↓↓↓

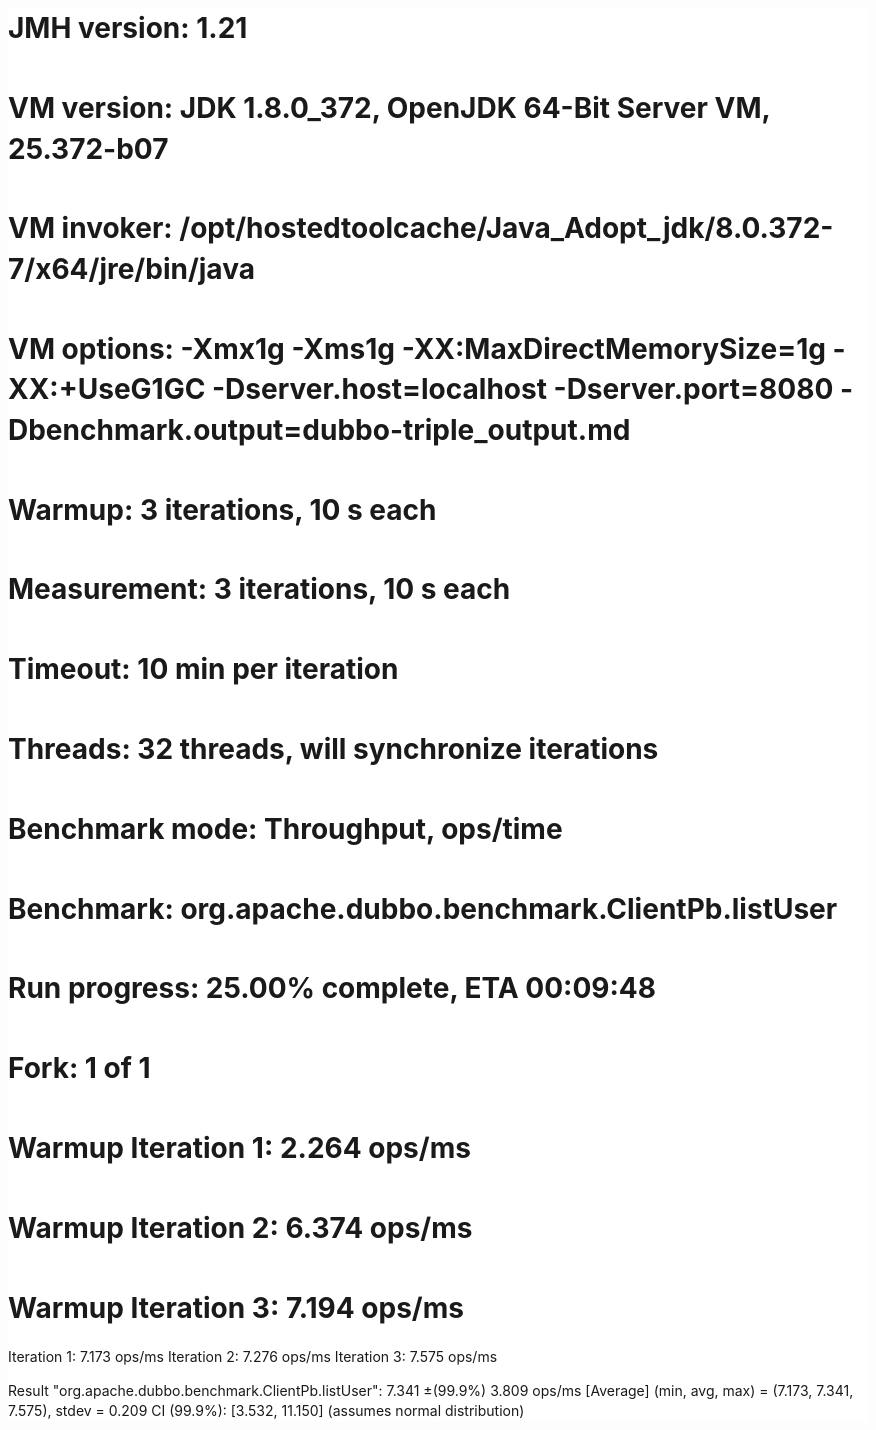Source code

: 
# JMH version: 1.21
# VM version: JDK 1.8.0_372, OpenJDK 64-Bit Server VM, 25.372-b07
# VM invoker: /opt/hostedtoolcache/Java_Adopt_jdk/8.0.372-7/x64/jre/bin/java
# VM options: -Xmx1g -Xms1g -XX:MaxDirectMemorySize=1g -XX:+UseG1GC -Dserver.host=localhost -Dserver.port=8080 -Dbenchmark.output=dubbo-triple_output.md
# Warmup: 3 iterations, 10 s each
# Measurement: 3 iterations, 10 s each
# Timeout: 10 min per iteration
# Threads: 32 threads, will synchronize iterations
# Benchmark mode: Throughput, ops/time
# Benchmark: org.apache.dubbo.benchmark.ClientPb.listUser

# Run progress: 25.00% complete, ETA 00:09:48
# Fork: 1 of 1
# Warmup Iteration   1: 2.264 ops/ms
# Warmup Iteration   2: 6.374 ops/ms
# Warmup Iteration   3: 7.194 ops/ms
Iteration   1: 7.173 ops/ms
Iteration   2: 7.276 ops/ms
Iteration   3: 7.575 ops/ms


Result "org.apache.dubbo.benchmark.ClientPb.listUser":
  7.341 ±(99.9%) 3.809 ops/ms [Average]
  (min, avg, max) = (7.173, 7.341, 7.575), stdev = 0.209
  CI (99.9%): [3.532, 11.150] (assumes normal distribution)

↑↑↑

● **REQUEST**
Tally the lines in the entries above that hold the word "iterations". Reply with nothing but that count.

● **TASK ANSWER**
3